Basic financial assets
Basic financial assets, which include debtors and cash and bank balances, are measured at transaction price including transaction costs.

Basic financial liabilities
Basic financial liabilities, including creditors and bank loans that are classified as debt, are recognised at transaction price.

Trade creditors are obligations to pay for goods or services that have been acquired in the ordinary course of business from suppliers. Amounts payable are classified as current liabilities if payment is due within one year or less. If not, they are presented as non-current liabilities. Trade creditors are recognised initially at transaction price and subsequently measured at amortised cost using the effective interest method.

Equity instruments
Equity instruments issued by the Company are recorded at the fair value of cash or other resources received or receivable, net of direct issue costs. If payment is deferred and the time value of money is material, the initial measurement is on a present value basis. Dividends payable on equity instruments are recognised as liabilities once they are no longer at the discretion of the Company.

Provisions

Provisions are recognised when the Company has a present obligation (legal or constructive) as a result of a past event, it is probable that the Company will be required to settle that obligation and a reliable estimate can be made of the amount of the obligation.

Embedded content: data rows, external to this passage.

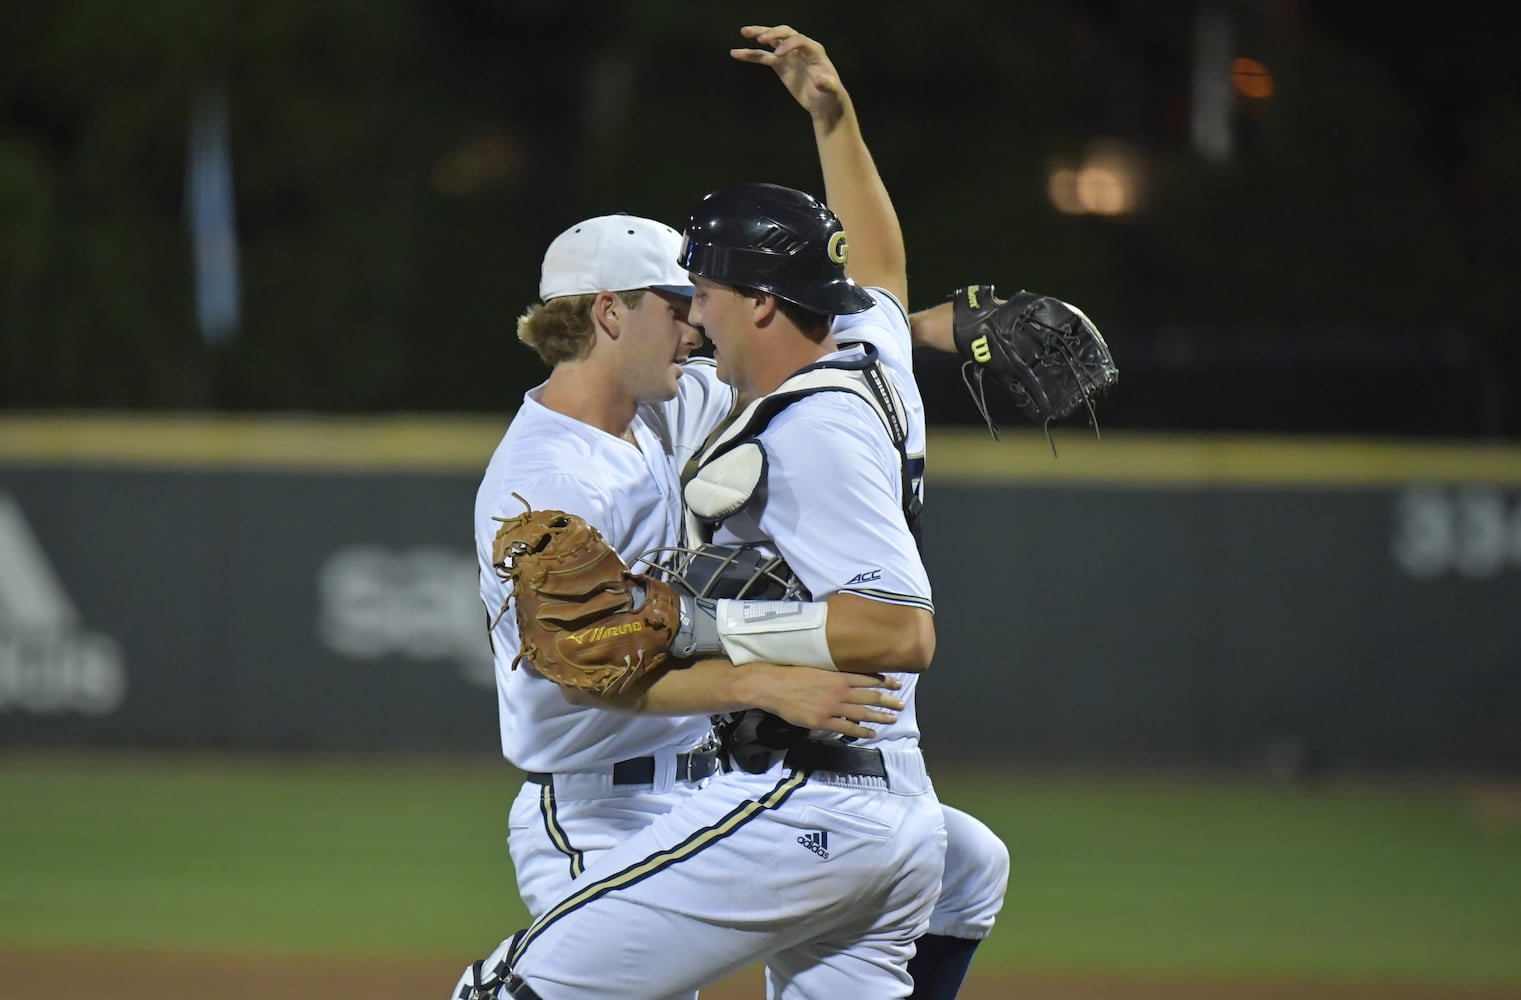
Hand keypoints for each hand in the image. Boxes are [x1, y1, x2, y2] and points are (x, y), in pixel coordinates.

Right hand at [731, 24, 848, 129]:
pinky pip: (763, 56)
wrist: (824, 103)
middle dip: (773, 33)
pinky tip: (736, 53)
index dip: (788, 45)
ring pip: (772, 41)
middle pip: (786, 33)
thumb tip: (820, 80)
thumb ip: (828, 85)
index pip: (800, 40)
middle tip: (761, 39)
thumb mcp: (832, 92)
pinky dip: (750, 54)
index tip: (777, 55)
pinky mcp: (780, 64)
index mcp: (814, 51)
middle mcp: (801, 49)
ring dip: (759, 34)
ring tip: (744, 32)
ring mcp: (789, 55)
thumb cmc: (831, 97)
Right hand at [745, 665, 903, 739]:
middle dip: (888, 700)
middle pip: (869, 696)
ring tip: (893, 718)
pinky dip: (861, 731)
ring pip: (862, 713)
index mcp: (837, 676)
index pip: (867, 679)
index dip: (884, 682)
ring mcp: (832, 708)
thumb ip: (834, 674)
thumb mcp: (817, 669)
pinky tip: (872, 733)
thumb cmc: (793, 675)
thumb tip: (848, 677)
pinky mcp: (822, 721)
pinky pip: (846, 727)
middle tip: (901, 703)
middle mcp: (839, 692)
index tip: (896, 684)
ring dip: (879, 716)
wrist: (774, 686)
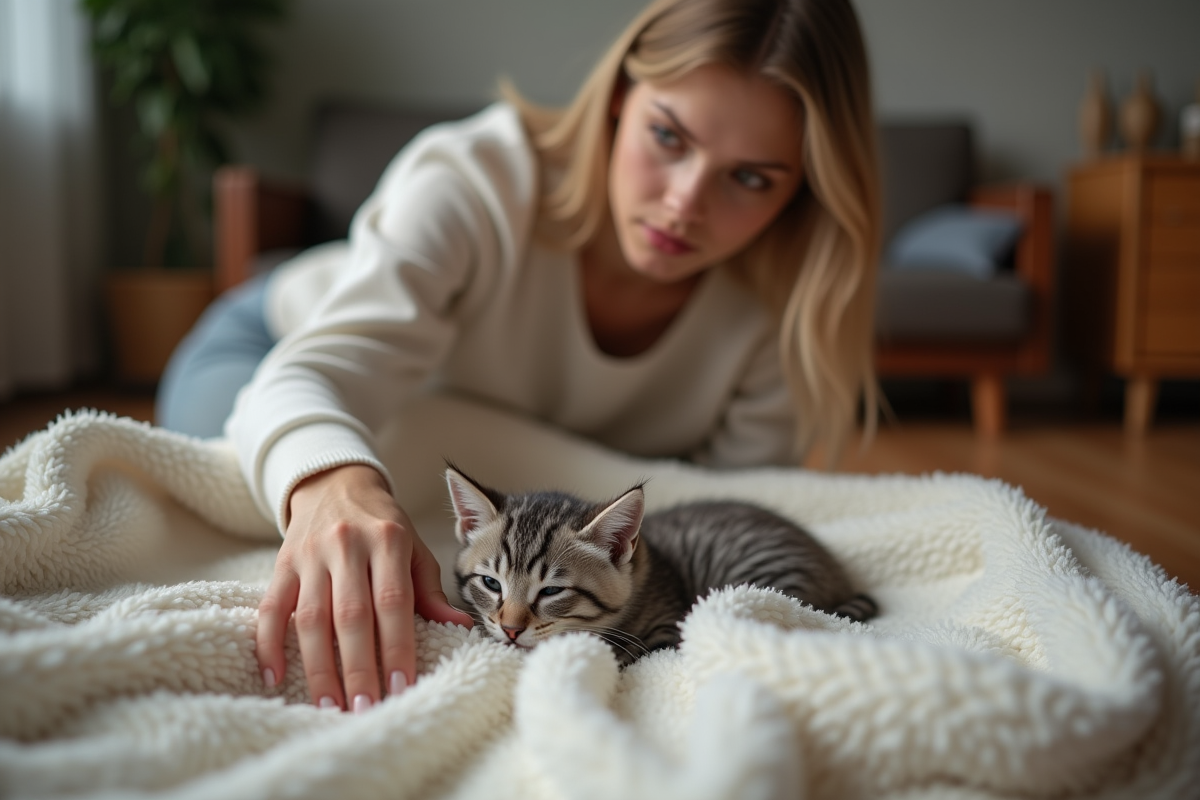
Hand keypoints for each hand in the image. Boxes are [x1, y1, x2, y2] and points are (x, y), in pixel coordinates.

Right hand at [256, 464, 472, 710]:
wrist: (335, 483)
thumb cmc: (383, 524)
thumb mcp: (414, 548)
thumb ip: (430, 589)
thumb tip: (458, 625)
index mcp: (388, 540)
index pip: (393, 601)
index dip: (396, 646)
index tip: (402, 685)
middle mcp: (347, 545)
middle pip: (351, 615)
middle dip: (359, 666)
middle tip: (365, 708)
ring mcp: (310, 554)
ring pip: (311, 617)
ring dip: (319, 667)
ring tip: (330, 706)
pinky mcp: (281, 563)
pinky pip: (271, 607)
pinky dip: (269, 644)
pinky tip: (276, 677)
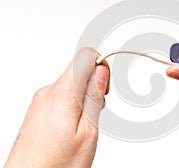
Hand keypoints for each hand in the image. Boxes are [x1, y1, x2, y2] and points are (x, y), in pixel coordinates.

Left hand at [5, 48, 109, 167]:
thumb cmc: (56, 164)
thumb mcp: (87, 131)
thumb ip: (94, 97)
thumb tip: (100, 70)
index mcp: (62, 93)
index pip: (84, 57)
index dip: (101, 66)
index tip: (105, 87)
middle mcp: (47, 93)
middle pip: (78, 72)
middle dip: (94, 87)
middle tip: (97, 112)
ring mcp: (40, 102)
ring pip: (70, 86)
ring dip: (83, 99)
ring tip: (84, 126)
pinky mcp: (37, 111)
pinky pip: (60, 98)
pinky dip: (72, 106)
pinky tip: (72, 129)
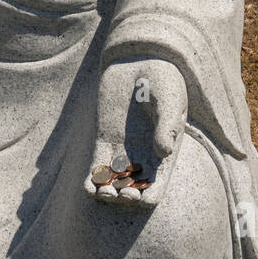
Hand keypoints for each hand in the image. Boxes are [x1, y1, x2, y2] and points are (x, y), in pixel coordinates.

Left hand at [85, 58, 187, 209]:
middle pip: (134, 189)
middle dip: (126, 196)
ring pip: (113, 182)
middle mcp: (144, 156)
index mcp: (165, 152)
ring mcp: (122, 149)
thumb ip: (167, 126)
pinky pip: (97, 166)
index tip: (141, 198)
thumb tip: (165, 152)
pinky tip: (88, 187)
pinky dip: (92, 179)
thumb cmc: (163, 79)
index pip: (158, 185)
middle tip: (120, 193)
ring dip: (107, 192)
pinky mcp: (104, 140)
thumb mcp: (169, 101)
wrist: (139, 60)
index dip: (150, 196)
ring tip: (102, 192)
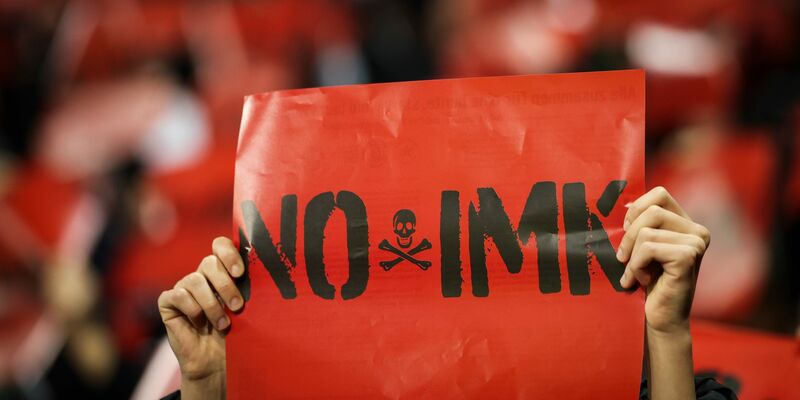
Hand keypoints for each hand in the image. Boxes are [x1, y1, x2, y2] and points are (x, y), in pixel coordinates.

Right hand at [158, 237, 243, 398]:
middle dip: (225, 285)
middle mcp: (203, 276)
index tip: (240, 272)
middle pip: (209, 262)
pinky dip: (192, 309)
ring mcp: (185, 287)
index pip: (221, 246)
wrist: (217, 364)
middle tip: (238, 306)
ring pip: (195, 280)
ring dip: (211, 304)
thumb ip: (251, 289)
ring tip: (224, 324)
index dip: (229, 253)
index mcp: (223, 272)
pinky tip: (200, 323)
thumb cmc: (237, 336)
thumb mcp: (249, 310)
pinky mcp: (169, 302)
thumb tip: (267, 272)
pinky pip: (178, 295)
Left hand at [615, 187, 710, 398]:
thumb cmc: (647, 281)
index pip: (659, 194)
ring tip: (635, 273)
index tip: (626, 231)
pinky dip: (636, 266)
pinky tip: (642, 280)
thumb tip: (623, 204)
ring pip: (646, 231)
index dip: (636, 209)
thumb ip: (639, 224)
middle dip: (628, 235)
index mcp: (686, 224)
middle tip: (623, 258)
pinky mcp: (688, 257)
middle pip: (651, 210)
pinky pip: (648, 248)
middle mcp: (697, 231)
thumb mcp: (641, 247)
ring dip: (632, 255)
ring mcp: (696, 243)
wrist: (660, 318)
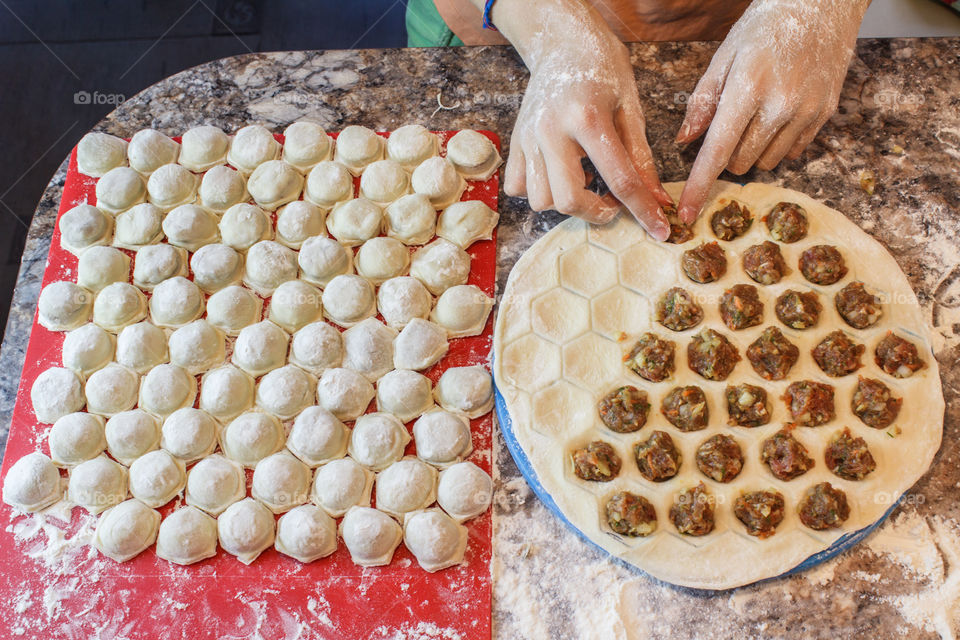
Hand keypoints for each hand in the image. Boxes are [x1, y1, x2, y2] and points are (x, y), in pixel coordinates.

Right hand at [502, 4, 672, 238]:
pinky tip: (558, 177)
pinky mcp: (515, 142)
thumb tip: (658, 199)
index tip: (659, 230)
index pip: (620, 179)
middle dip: (596, 212)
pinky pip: (518, 188)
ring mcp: (528, 138)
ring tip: (584, 184)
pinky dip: (538, 192)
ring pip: (540, 200)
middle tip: (612, 203)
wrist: (563, 42)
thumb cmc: (603, 69)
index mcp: (588, 119)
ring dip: (566, 203)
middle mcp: (552, 131)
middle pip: (568, 200)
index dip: (642, 210)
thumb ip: (641, 158)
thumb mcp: (631, 109)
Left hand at [676, 0, 869, 222]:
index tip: (686, 213)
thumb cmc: (765, 26)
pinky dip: (777, 144)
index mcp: (748, 88)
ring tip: (755, 116)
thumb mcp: (724, 55)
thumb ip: (702, 101)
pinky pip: (792, 152)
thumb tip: (684, 140)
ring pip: (766, 162)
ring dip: (753, 151)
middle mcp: (780, 105)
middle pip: (740, 163)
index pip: (717, 151)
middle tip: (730, 124)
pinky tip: (777, 116)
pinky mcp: (824, 114)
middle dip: (728, 155)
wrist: (823, 4)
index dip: (698, 186)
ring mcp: (806, 112)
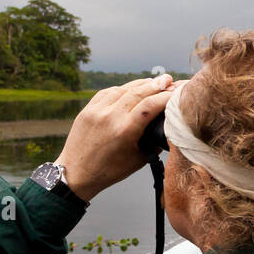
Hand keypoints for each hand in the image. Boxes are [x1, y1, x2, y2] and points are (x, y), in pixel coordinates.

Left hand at [54, 74, 175, 200]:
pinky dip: (123, 88)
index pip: (150, 105)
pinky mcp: (87, 109)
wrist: (76, 174)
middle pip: (139, 92)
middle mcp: (110, 117)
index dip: (166, 96)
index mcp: (124, 131)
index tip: (177, 93)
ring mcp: (97, 111)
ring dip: (141, 83)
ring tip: (154, 82)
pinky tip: (132, 88)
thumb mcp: (137, 160)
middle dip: (157, 84)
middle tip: (170, 79)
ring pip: (123, 89)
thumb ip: (153, 142)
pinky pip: (109, 92)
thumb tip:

The amount recognised as a provision is the best estimate of the consideration required to settle the present obligation at the Balance Sheet date, taking into account the risks and uncertainties surrounding the obligation. Where a provision is measured using the cash flows estimated to settle the present obligation, its carrying amount is the present value of those cash flows (when the effect of the time value of money is material).

When some or all of the economic benefits required to settle a provision are expected to be recovered from a third party, a receivable is recognised as an asset if it is virtually certain that reimbursement will be received and the amount of the receivable can be measured reliably.

2. Employees

2022 2021
Number Number
Monthly average number of persons employed by the Company during the year, including directors 2 2

3. Tangible assets

Plant and machinery etc. Total
£ £
Cost
At 01 April 2021 1,895,462 1,895,462
At 31 March 2022 1,895,462 1,895,462
Accumulated depreciation
At 01 April 2021 397,876 397,876
Charge for the financial year 94,773 94,773
At 31 March 2022 492,649 492,649
Net book value
At 31 March 2022 1,402,813 1,402,813
At 31 March 2021 1,497,586 1,497,586

4. Debtors

2022 2021
£ £
Trade debtors 72,422 50,800
Other debtors 8,265 11,692
80,687 62,492

5. Creditors: amounts falling due within one year

2022 2021
£ £
Bank loans (secured) 95,597 91,790
Trade creditors 1,702 9,952
Other creditors 159,174 110,450
Corporation tax 14,306 516
Other taxation and social security 215 1,579
270,994 214,287

Bank borrowings are secured by a floating charge over all the property or undertaking of the company.

6. Creditors: amounts falling due after more than one year

2022 2021
£ £
Bank loans (secured) 1,086,480 1,183,239

The bank loans are secured by a floating charge over all the property or undertaking of the Company.

Amounts repayable after more than 5 years are included in creditors falling due over one year:

2022 2021
£ £
Bank loans (secured £- / repayable by instalments) 152,125 265,928

7. Called-up share capital

2022 2021
£ £
Allotted, called-up and fully-paid
138,001 Ordinary shares of £ 1.00 each 138,001 138,001

8. Related party transactions

Included in other creditors is an interest free loan of £107,000 (2021 - £107,000) from Brechin Castle Centre Limited, a company in which the Earl of Dalhousie is a director. The balance shall become repayable in whole or part on the directors giving the company six months' notice in writing.